- JOB ITEM -
Lay out these lines as a numbered list, leaving out blank lines. Begin at the line that contains "### **2\. Ethical" and stop after the line that contains "#### **B. The Greater".

Collected data:
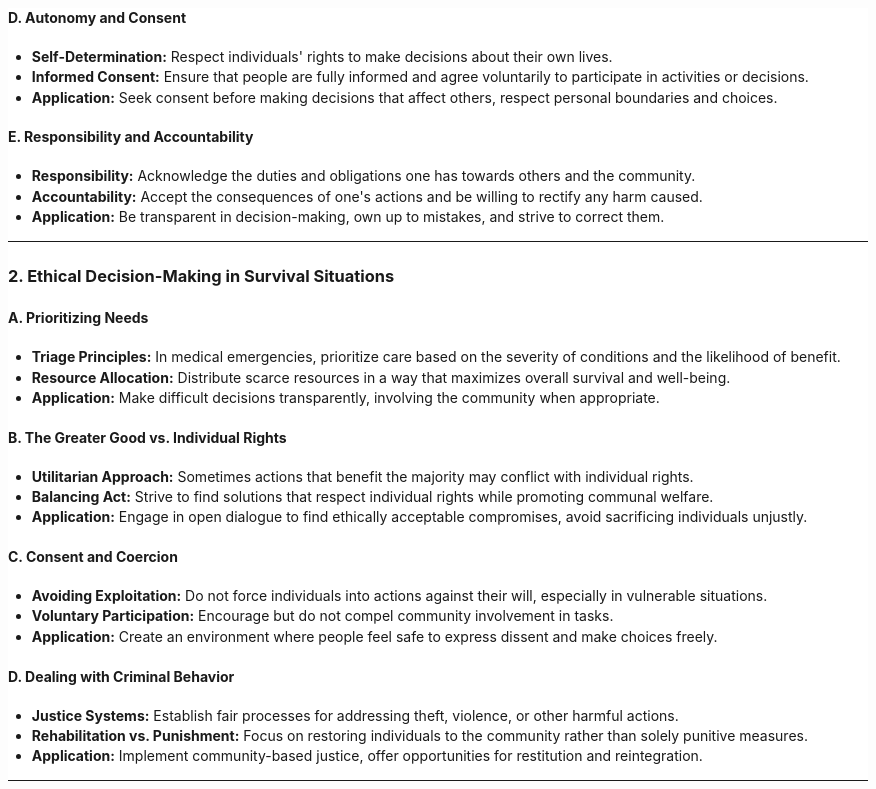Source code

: #### **D. Autonomy and Consent**

* **Self-Determination:** Respect individuals' rights to make decisions about their own lives.  
* **Informed Consent:** Ensure that people are fully informed and agree voluntarily to participate in activities or decisions.  
* **Application:** Seek consent before making decisions that affect others, respect personal boundaries and choices.

#### **E. Responsibility and Accountability**

* **Responsibility:** Acknowledge the duties and obligations one has towards others and the community.  
* **Accountability:** Accept the consequences of one's actions and be willing to rectify any harm caused.  
* **Application:** Be transparent in decision-making, own up to mistakes, and strive to correct them.

---

### **2\. Ethical Decision-Making in Survival Situations**

#### **A. Prioritizing Needs**

* **Triage Principles:** In medical emergencies, prioritize care based on the severity of conditions and the likelihood of benefit.  
* **Resource Allocation:** Distribute scarce resources in a way that maximizes overall survival and well-being.  
* **Application:** Make difficult decisions transparently, involving the community when appropriate.

#### **B. The Greater Good vs. Individual Rights**

* **Utilitarian Approach:** Sometimes actions that benefit the majority may conflict with individual rights.  
* **Balancing Act:** Strive to find solutions that respect individual rights while promoting communal welfare.  
* **Application:** Engage in open dialogue to find ethically acceptable compromises, avoid sacrificing individuals unjustly.

#### **C. Consent and Coercion**

* **Avoiding Exploitation:** Do not force individuals into actions against their will, especially in vulnerable situations.  
* **Voluntary Participation:** Encourage but do not compel community involvement in tasks.  
* **Application:** Create an environment where people feel safe to express dissent and make choices freely.

#### **D. Dealing with Criminal Behavior**

* **Justice Systems:** Establish fair processes for addressing theft, violence, or other harmful actions.  
* **Rehabilitation vs. Punishment:** Focus on restoring individuals to the community rather than solely punitive measures.  
* **Application:** Implement community-based justice, offer opportunities for restitution and reintegration.

---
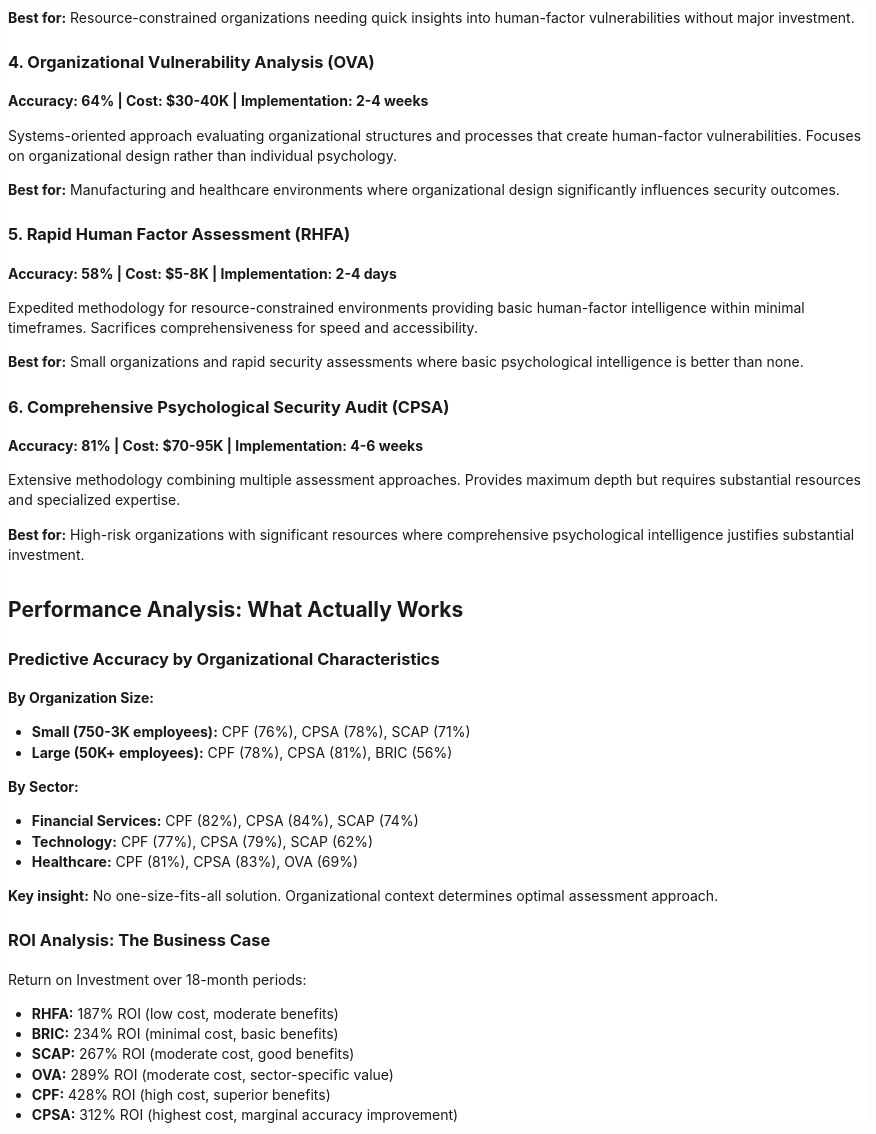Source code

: **Best for:** Resource-constrained organizations needing quick insights into human-factor vulnerabilities without major investment.

### 4. Organizational Vulnerability Analysis (OVA)
**Accuracy: 64% | Cost: $30-40K | Implementation: 2-4 weeks**

Systems-oriented approach evaluating organizational structures and processes that create human-factor vulnerabilities. Focuses on organizational design rather than individual psychology.

**Best for:** Manufacturing and healthcare environments where organizational design significantly influences security outcomes.

### 5. Rapid Human Factor Assessment (RHFA)
**Accuracy: 58% | Cost: $5-8K | Implementation: 2-4 days**

Expedited methodology for resource-constrained environments providing basic human-factor intelligence within minimal timeframes. Sacrifices comprehensiveness for speed and accessibility.

**Best for:** Small organizations and rapid security assessments where basic psychological intelligence is better than none.

### 6. Comprehensive Psychological Security Audit (CPSA)
**Accuracy: 81% | Cost: $70-95K | Implementation: 4-6 weeks**

Extensive methodology combining multiple assessment approaches. Provides maximum depth but requires substantial resources and specialized expertise.

**Best for:** High-risk organizations with significant resources where comprehensive psychological intelligence justifies substantial investment.

## Performance Analysis: What Actually Works

### Predictive Accuracy by Organizational Characteristics

**By Organization Size:**
- **Small (750-3K employees):** CPF (76%), CPSA (78%), SCAP (71%)
- **Large (50K+ employees):** CPF (78%), CPSA (81%), BRIC (56%)

**By Sector:**
- **Financial Services:** CPF (82%), CPSA (84%), SCAP (74%)
- **Technology:** CPF (77%), CPSA (79%), SCAP (62%)
- **Healthcare:** CPF (81%), CPSA (83%), OVA (69%)

**Key insight:** No one-size-fits-all solution. Organizational context determines optimal assessment approach.

### ROI Analysis: The Business Case

Return on Investment over 18-month periods:

- **RHFA:** 187% ROI (low cost, moderate benefits)
- **BRIC:** 234% ROI (minimal cost, basic benefits) 
- **SCAP:** 267% ROI (moderate cost, good benefits)
- **OVA:** 289% ROI (moderate cost, sector-specific value)
- **CPF:** 428% ROI (high cost, superior benefits)
- **CPSA:** 312% ROI (highest cost, marginal accuracy improvement)
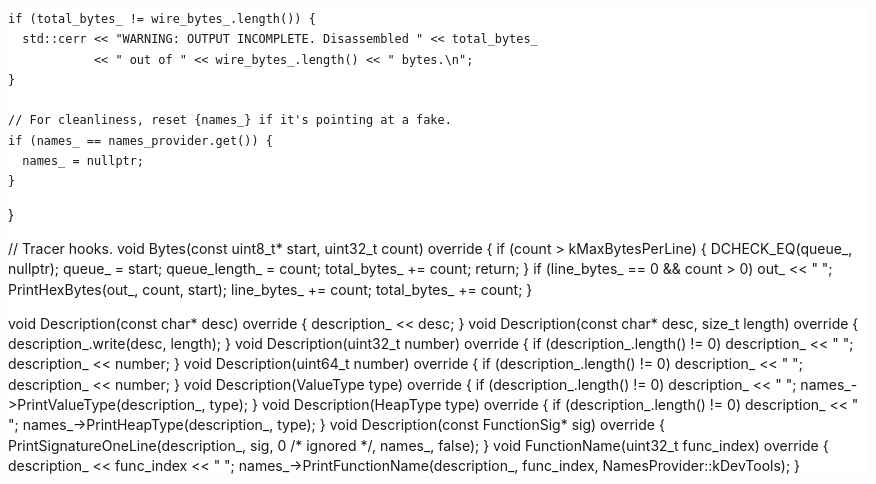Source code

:     if (total_bytes_ != wire_bytes_.length()) {
      std::cerr << "WARNING: OUTPUT INCOMPLETE. Disassembled " << total_bytes_
                << " out of " << wire_bytes_.length() << " bytes.\n";
    }

    // For cleanliness, reset {names_} if it's pointing at a fake.
    if (names_ == names_provider.get()) {
      names_ = nullptr;
    }
  }

  // Tracer hooks.
  void Bytes(const uint8_t* start, uint32_t count) override {
    if (count > kMaxBytesPerLine) {
      DCHECK_EQ(queue_, nullptr);
      queue_ = start;
      queue_length_ = count;
      total_bytes_ += count;
      return;
    }
    if (line_bytes_ == 0 && count > 0) out_ << "  ";
    PrintHexBytes(out_, count, start);
    line_bytes_ += count;
    total_bytes_ += count;
  }

  void Description(const char* desc) override { description_ << desc; }
  void Description(const char* desc, size_t length) override {
    description_.write(desc, length);
  }
  void Description(uint32_t number) override {
    if (description_.length() != 0) description_ << " ";
    description_ << number;
  }
  void Description(uint64_t number) override {
    if (description_.length() != 0) description_ << " ";
    description_ << number;
  }
  void Description(ValueType type) override {
    if (description_.length() != 0) description_ << " ";
    names_->PrintValueType(description_, type);
  }
  void Description(HeapType type) override {
    if (description_.length() != 0) description_ << " ";
    names_->PrintHeapType(description_, type);
  }
  void Description(const FunctionSig* sig) override {
    PrintSignatureOneLine(description_, sig, 0 /* ignored */, names_, false);
  }
  void FunctionName(uint32_t func_index) override {
    description_ << func_index << " ";
    names_->PrintFunctionName(description_, func_index,
                              NamesProvider::kDevTools);
  }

- TASK ANSWER -
1. ### **2\. Ethical Decision-Making in Survival Situations**
2. #### **A. Prioritizing Needs**
3. * **Triage Principles:** In medical emergencies, prioritize care based on the severity of conditions and the likelihood of benefit.  
4. * **Resource Allocation:** Distribute scarce resources in a way that maximizes overall survival and well-being.  
5. * **Application:** Make difficult decisions transparently, involving the community when appropriate.
6. #### **B. The Greater Good vs. Individual Rights**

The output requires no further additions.